[Extracted page text data]
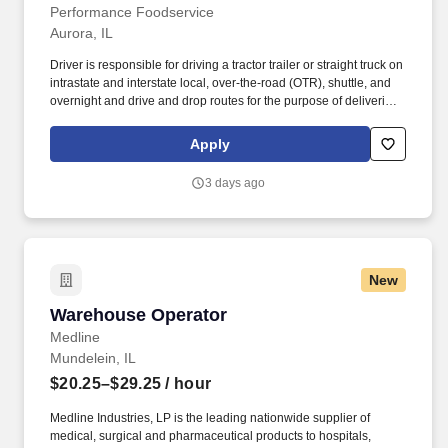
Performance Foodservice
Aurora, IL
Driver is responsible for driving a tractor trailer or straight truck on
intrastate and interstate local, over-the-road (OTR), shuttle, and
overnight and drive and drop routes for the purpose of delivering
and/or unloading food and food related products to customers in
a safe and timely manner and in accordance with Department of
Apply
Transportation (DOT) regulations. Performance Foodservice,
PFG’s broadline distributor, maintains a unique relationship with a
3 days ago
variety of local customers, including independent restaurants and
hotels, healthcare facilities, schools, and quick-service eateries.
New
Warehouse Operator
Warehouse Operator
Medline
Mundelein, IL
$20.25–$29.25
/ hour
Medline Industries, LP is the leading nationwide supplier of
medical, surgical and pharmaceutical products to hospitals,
--
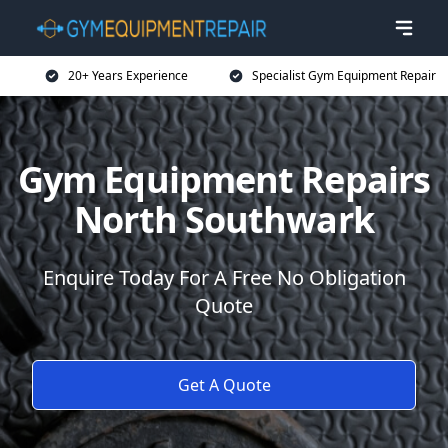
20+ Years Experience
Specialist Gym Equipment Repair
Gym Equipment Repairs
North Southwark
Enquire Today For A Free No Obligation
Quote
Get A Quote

> **DIRECTIONS**: Keeping every character as it is, restate the lines above that run from the line with "overnight and drive" through the line with "medical, surgical and", both included, and nothing else.

> **ANSWER TO THIS EXERCISE**:
overnight and drive and drop routes for the purpose of delivering
and/or unloading food and food related products to customers in
a safe and timely manner and in accordance with Department of
Apply
Transportation (DOT) regulations. Performance Foodservice,
PFG’s broadline distributor, maintains a unique relationship with a
3 days ago
variety of local customers, including independent restaurants and
hotels, healthcare facilities, schools, and quick-service eateries.
New
Warehouse Operator
Warehouse Operator
Medline
Mundelein, IL
$20.25–$29.25
/ hour
Medline Industries, LP is the leading nationwide supplier of
medical, surgical and pharmaceutical products to hospitals,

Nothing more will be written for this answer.